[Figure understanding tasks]
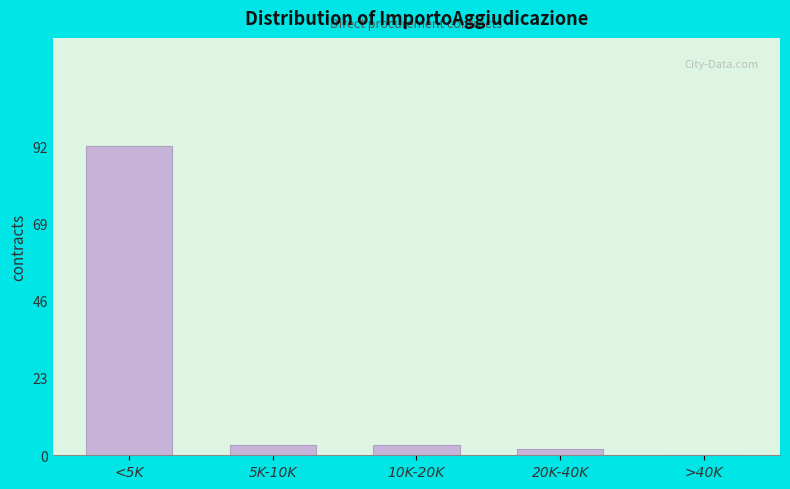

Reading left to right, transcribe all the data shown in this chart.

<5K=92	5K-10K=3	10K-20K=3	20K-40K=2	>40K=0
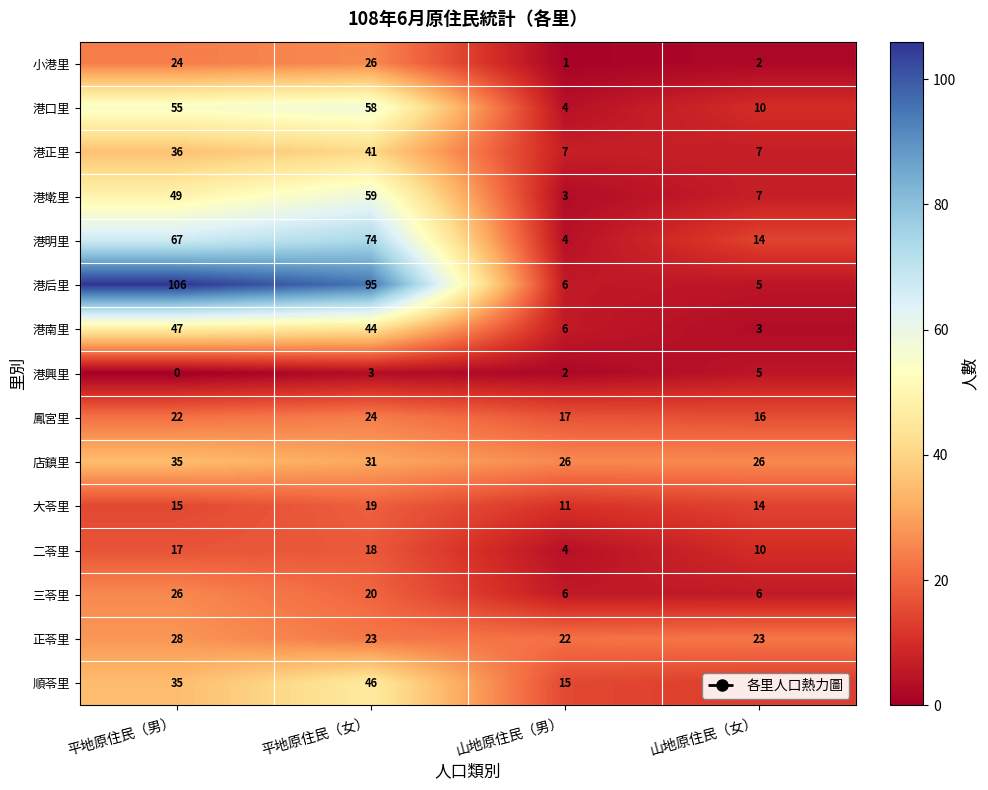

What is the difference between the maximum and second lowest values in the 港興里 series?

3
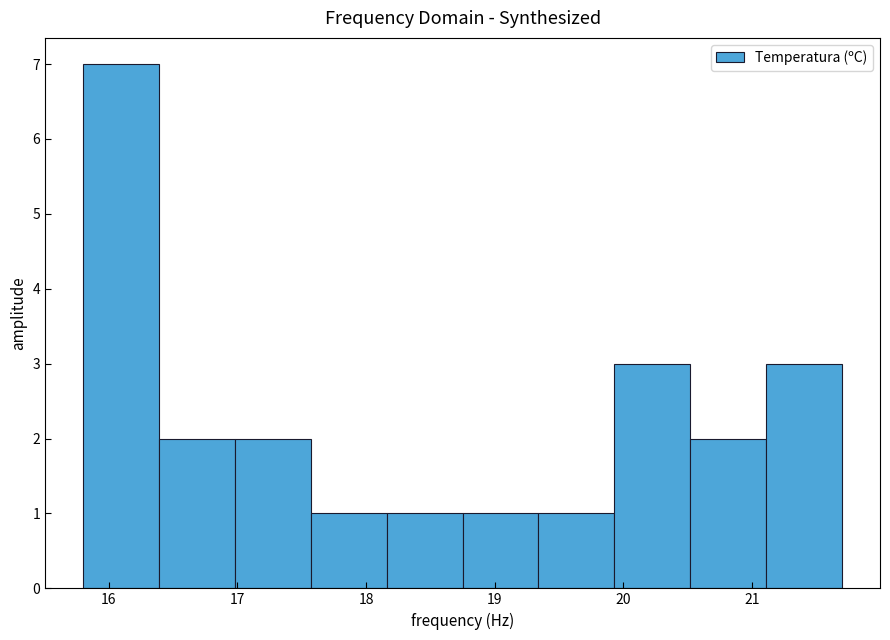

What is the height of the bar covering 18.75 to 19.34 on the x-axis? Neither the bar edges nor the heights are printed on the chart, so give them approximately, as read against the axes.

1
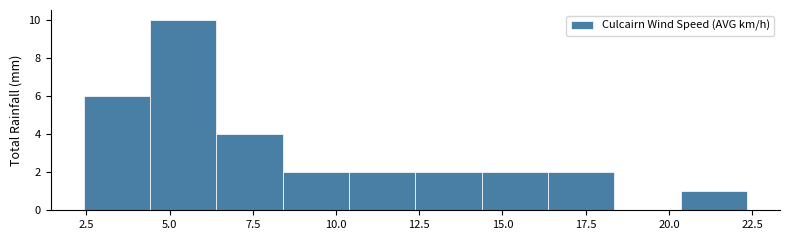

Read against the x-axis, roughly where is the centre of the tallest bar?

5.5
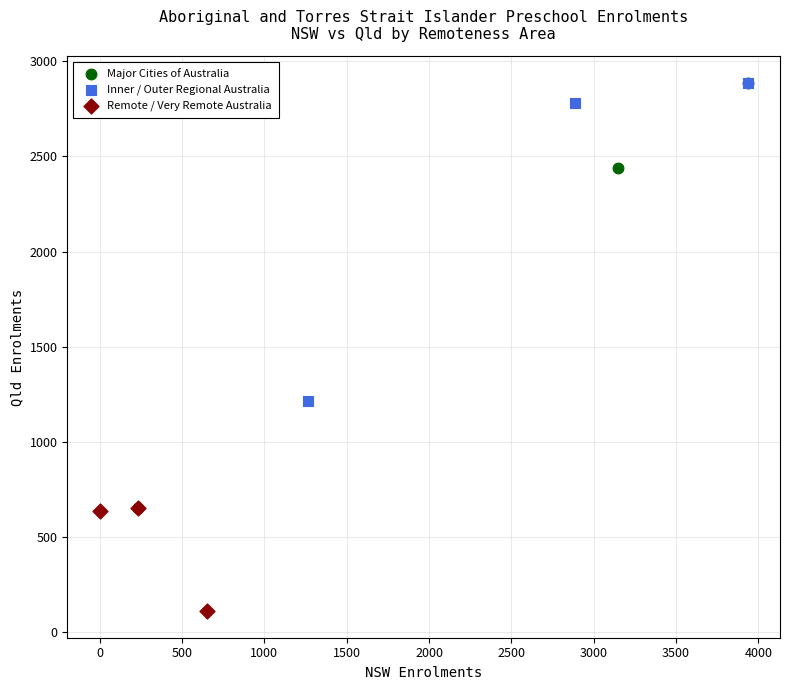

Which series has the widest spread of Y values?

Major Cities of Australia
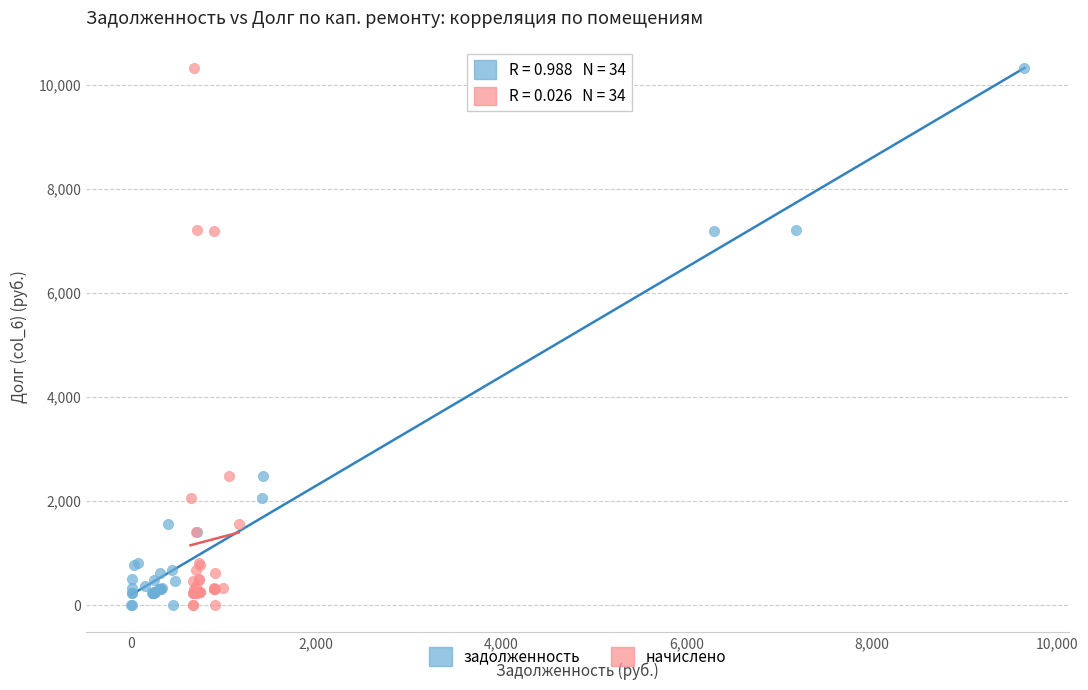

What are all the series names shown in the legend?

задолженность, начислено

* **What you should do**:
Repeat every item above word for word, leaving out the pictures.

* **The answer**:
Reading left to right, transcribe all the data shown in this chart.

<5K=92	5K-10K=3	10K-20K=3	20K-40K=2	>40K=0

What is the difference between the maximum and second lowest values in the 港興里 series?

3

What is the height of the bar covering 18.75 to 19.34 on the x-axis? Neither the bar edges nor the heights are printed on the chart, so give them approximately, as read against the axes.

1

Read against the x-axis, roughly where is the centre of the tallest bar?

5.5

Which series has the widest spread of Y values?

Major Cities of Australia

What are all the series names shown in the legend?

задолженность, начислено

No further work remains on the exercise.